When we think of the loss of all those lives, we also might think of the fact that the United States was forced to take the military out of Vietnam. We also might consider how the U.S. government used lethal force against peaceful antiwar actions. We also might think of how the movement that protested the war against Vietnam also continued the struggle for the right of people in this country to engage in peaceful protest. These were real conquests of the antiwar movement.
Conclusion
Today we can only speculate as to how Fred Halstead would view the current movement protesting the Israeli organized genocide against Palestinians. Clearly there are several differences in the antiwar movements of yesterday and today.
For the most part, U.S. soldiers are not directly involved in this genocide. However, the IDF would not have been able to murder 37,000 Palestinians without abundant U.S. financial and military support.
There are about seven million Jews who live in this country. Many have the mistaken idea that Israel needs to engage in this genocide to defend itself. The idea that Palestinians living in the occupied territories need to have equal rights with Jewish Israelis is not even mentioned in the so-called news media.

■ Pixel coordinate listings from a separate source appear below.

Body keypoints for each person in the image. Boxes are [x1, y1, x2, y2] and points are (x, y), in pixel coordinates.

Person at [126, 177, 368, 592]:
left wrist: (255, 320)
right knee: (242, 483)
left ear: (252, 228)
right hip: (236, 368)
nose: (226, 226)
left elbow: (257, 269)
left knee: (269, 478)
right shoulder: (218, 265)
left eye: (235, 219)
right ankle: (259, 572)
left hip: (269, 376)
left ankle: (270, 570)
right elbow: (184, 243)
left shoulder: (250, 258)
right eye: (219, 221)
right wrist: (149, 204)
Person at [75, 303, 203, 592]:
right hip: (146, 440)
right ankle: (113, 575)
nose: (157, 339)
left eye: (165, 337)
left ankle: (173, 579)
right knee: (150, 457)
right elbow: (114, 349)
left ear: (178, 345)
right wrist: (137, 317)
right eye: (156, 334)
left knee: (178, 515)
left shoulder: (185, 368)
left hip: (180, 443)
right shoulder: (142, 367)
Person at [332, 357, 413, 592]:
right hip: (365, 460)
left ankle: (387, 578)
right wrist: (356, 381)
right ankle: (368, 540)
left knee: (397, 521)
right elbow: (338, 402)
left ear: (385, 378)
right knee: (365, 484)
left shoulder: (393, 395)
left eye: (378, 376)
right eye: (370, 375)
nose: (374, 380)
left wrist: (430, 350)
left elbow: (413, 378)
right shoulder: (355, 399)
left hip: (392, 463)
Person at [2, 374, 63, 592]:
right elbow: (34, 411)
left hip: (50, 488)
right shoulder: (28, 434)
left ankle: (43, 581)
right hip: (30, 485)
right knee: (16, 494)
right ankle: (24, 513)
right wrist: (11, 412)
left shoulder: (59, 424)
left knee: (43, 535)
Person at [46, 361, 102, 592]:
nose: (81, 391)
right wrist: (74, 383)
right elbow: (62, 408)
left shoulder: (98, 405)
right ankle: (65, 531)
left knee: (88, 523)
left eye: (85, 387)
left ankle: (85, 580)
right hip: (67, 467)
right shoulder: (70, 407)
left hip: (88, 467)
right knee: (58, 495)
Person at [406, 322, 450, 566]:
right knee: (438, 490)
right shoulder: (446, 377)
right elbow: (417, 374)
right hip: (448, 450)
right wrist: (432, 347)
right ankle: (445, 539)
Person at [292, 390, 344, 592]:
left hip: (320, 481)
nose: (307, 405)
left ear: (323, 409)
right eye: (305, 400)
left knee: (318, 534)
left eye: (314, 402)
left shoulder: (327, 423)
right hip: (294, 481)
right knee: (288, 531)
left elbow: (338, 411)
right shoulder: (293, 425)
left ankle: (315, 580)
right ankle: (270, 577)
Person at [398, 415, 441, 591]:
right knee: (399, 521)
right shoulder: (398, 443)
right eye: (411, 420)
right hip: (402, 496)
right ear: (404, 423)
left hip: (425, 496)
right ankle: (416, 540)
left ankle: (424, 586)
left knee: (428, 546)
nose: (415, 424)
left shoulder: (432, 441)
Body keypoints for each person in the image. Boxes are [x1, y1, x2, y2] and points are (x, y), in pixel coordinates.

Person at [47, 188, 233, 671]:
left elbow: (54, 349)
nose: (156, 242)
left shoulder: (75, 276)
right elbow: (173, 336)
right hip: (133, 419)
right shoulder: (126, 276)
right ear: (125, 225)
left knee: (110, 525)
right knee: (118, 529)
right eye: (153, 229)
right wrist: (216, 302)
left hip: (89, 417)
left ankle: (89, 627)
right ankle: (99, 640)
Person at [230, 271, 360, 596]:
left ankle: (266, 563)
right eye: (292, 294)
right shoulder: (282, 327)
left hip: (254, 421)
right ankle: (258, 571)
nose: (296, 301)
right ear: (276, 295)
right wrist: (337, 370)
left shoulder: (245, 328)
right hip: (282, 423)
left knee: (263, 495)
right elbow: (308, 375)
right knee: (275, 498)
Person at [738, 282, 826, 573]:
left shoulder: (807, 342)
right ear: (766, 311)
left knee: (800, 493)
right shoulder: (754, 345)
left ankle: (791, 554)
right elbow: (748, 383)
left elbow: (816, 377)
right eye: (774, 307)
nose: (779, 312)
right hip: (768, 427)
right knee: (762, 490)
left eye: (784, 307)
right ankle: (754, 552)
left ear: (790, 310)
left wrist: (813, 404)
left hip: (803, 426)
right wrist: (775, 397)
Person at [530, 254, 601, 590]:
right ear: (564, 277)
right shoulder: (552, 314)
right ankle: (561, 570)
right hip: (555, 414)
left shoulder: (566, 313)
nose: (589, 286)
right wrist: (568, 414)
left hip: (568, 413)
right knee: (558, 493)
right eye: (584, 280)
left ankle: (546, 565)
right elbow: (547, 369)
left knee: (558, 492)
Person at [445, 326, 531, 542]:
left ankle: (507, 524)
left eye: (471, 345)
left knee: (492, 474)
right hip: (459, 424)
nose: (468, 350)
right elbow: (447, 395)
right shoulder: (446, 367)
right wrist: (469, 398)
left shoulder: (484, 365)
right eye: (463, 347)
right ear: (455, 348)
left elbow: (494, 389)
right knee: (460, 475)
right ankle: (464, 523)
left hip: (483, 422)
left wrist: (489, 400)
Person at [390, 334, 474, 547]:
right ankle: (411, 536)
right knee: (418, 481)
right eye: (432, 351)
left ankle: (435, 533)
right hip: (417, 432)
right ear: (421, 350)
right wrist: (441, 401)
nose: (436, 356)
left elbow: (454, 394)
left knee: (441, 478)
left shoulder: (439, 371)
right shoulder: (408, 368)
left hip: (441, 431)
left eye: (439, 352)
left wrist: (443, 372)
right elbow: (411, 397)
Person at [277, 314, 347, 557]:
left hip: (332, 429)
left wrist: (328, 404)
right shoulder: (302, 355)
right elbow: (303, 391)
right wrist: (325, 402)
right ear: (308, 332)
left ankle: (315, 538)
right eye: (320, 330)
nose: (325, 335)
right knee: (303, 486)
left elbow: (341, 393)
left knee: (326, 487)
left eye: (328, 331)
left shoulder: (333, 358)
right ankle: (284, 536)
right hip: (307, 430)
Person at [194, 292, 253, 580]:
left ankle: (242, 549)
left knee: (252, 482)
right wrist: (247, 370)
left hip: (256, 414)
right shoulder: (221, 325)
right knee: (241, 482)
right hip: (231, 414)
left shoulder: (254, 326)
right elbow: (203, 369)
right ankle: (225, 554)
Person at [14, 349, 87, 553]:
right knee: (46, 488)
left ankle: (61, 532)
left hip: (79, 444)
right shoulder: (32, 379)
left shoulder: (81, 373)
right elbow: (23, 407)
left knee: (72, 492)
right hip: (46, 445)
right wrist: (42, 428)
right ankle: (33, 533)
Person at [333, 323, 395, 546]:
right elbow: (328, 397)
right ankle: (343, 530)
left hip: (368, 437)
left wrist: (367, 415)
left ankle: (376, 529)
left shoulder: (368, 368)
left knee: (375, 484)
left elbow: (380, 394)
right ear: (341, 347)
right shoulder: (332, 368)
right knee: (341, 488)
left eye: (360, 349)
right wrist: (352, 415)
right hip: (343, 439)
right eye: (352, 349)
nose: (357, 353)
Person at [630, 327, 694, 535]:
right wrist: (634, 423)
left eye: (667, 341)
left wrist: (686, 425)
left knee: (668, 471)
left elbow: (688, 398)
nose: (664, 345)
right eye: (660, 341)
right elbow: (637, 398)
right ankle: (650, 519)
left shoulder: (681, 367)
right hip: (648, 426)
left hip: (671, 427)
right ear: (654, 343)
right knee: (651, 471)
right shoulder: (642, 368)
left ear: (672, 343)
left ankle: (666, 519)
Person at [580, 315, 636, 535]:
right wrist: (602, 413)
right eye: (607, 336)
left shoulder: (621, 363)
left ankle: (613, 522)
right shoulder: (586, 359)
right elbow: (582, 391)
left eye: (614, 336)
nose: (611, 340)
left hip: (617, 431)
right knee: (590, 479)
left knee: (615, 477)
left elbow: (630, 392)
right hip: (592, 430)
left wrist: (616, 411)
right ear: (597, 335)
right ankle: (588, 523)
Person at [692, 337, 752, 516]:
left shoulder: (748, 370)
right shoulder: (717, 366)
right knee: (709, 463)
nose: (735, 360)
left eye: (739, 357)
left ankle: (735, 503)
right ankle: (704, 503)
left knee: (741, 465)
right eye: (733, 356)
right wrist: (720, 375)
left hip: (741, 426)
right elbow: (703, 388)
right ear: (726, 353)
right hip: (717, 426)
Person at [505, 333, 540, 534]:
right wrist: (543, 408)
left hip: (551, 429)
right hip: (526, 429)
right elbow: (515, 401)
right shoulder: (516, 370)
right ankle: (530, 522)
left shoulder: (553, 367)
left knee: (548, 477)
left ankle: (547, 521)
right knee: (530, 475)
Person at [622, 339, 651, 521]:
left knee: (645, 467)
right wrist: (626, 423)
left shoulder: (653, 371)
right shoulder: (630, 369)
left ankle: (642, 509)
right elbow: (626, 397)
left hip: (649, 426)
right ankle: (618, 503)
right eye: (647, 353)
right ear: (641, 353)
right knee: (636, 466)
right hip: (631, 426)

Some of the most ardent supporters of Israel understand that criticism of Israel is not analogous to anti-Semitism. Saying that, statements critical of all Jewish people are anti-Semitic. The antiwar movement needs to distance itself from those statements. Today the primary cause of anti-Semitism is the Israeli organized genocide against Palestinians.
The National Liberation Front of Vietnam had considerably less resources than the United States invading forces. However, it is clear that the NLF decisively defeated the U.S. invaders. The antiwar movement in this country and around the world aided in that effort. Today the world is a better place because of those actions.
In my opinion, the only way to bring peace to the Middle East is to give all Palestinians equal rights with Jewish Israeli citizens. Clearly the current genocide isn’t moving to achieve that goal. However, the Israeli government has never been more isolated in the world.
Mass actions didn’t just aid in the defeat of the U.S. armed forces in Vietnam. Mass actions forced the government to do away with Jim Crow segregation. Mass actions forced the South African government to do away with apartheid. This history is clearly relevant to the antiwar movement today.
The book Out Now! by Fred Halstead offers many lessons as well as a rich perspective that is relevant to antiwar activists today. Halstead never ruled out the use of nonviolent civil disobedience.
However, he believed that the most effective strategy was to attract the largest number of people in mass actions. This perspective required teach ins and educationals aimed at cutting through the nonsense promoted by the so-called news media every day.
Clearly there have been huge demonstrations protesting the Israeli organized genocide all over the world. My opinion is that the book Out Now! argues that this movement needs to grow even larger.
Today the majority of the population of this country supports the demand of Ceasefire Now. The challenge is to get large numbers of people who already support that demand to join protests in the streets. This is a challenge for the antiwar movement today. Fred Halstead’s book Out Now! gives us invaluable lessons as to how this was done in the past.